- Directed by: Rob W. King
- Written by: Peter Bryant
- Produced by: Maureen MacDonald Kevin DeWalt
- Starring: Michael A. Goorjian Chandra West David Lovgren Tom Cavanagh
- Cinematography: Jon Kranhouse
- Edited by: Doug Forbes
- Music by: Rob Bryanton
- Production companies: Minds Eye Pictures Eighty Seven Bear Images
- Distributed by: Alliance Atlantis Releasing
- Release date: September 10, 1999 (Canada);
- Running time: 98 minutes
- Country: Canada
- Language: English

= Something More (1999 film) =

1999 film directed by Rob W. King

Something More is a 1999 Canadian comedy film directed by Rob W. King.

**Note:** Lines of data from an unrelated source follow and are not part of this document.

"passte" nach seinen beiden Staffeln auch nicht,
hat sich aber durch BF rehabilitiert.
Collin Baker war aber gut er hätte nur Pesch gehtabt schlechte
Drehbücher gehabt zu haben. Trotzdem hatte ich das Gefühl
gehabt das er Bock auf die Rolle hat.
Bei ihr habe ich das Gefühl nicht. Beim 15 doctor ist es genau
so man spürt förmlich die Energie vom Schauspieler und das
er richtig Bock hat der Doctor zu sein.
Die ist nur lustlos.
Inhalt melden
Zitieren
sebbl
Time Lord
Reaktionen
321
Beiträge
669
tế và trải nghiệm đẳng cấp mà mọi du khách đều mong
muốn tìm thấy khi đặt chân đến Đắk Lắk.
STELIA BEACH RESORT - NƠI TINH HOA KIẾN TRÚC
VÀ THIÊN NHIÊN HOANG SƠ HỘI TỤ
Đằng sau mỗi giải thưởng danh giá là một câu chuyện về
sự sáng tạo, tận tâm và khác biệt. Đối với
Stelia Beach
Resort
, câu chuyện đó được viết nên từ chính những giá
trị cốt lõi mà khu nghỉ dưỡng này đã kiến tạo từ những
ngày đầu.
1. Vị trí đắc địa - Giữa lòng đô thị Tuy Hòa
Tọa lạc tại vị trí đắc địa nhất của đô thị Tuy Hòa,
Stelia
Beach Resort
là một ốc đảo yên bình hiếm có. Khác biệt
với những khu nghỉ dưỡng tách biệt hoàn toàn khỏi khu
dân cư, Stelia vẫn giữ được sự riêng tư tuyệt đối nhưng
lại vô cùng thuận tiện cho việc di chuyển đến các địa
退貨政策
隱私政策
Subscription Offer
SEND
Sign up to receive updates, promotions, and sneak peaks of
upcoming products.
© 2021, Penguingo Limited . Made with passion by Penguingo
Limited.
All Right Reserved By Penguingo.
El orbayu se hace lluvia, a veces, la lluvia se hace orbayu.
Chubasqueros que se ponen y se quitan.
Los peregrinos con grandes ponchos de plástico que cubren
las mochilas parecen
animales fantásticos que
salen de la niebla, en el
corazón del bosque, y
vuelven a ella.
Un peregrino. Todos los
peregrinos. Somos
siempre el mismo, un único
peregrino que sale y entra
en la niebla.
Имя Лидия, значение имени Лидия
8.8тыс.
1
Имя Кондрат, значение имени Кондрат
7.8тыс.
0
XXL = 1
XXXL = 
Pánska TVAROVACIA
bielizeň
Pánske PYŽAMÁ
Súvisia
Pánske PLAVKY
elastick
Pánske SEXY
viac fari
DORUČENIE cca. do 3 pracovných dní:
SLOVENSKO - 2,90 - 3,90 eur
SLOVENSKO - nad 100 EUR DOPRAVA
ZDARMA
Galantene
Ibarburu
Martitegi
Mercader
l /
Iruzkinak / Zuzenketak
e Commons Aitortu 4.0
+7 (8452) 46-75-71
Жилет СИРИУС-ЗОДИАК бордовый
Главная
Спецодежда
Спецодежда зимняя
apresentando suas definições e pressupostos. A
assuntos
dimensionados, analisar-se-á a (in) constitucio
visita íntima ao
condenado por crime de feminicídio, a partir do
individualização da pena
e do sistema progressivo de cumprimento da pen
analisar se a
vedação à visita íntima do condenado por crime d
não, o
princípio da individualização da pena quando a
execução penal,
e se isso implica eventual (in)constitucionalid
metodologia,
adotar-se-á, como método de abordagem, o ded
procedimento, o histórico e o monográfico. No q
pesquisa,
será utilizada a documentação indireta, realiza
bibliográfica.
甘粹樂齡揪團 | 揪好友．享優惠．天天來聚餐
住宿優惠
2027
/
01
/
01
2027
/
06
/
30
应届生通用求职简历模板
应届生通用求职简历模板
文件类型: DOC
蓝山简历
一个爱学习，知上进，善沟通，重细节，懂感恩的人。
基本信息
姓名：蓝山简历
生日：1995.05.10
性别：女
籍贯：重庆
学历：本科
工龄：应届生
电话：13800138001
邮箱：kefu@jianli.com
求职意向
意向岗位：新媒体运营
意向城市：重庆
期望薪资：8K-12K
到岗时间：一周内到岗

It stars Michael A. Goorjian, Chandra West, David Lovgren and Jennifer Beals. The film was written by Peter Bryant, and produced by Minds Eye Pictures.

== Plot summary ==
A group of friends in their late 20s play for a church basketball team. Two of them compete for the affections of a woman.

== Production ==
The film was shot in Saskatchewan.

== Cast ==

- Michael A. Goorjian as Sam
- Chandra West as Kelly
- David Lovgren as Jim
- Tom Cavanagh as Harry
- Peter Flemming as Dan
- Kurt Max Runte as Will
- Nathaniel DeVeaux as Coach Louie
- Jennifer Beals as Lisa

== Reception ==
Ken Eisner, writing for Variety, said it was an "amiable, undemanding comedy." Marc Horton of the Edmonton Journal wrote that the dialogue was not believable and that the resolution was too predictable. Liam Lacey of The Globe & Mail wrote "Something More could have been played as an embittered little satire along the lines of About Last Night or Your Friends and Neighbors. As such, it probably would have been a more interesting movie. As it stands, it's really just a commercial calling card -- a way for novice feature director Rob King and the film's Canadian producers to show that they too can create perfectly competent, undemanding diversions."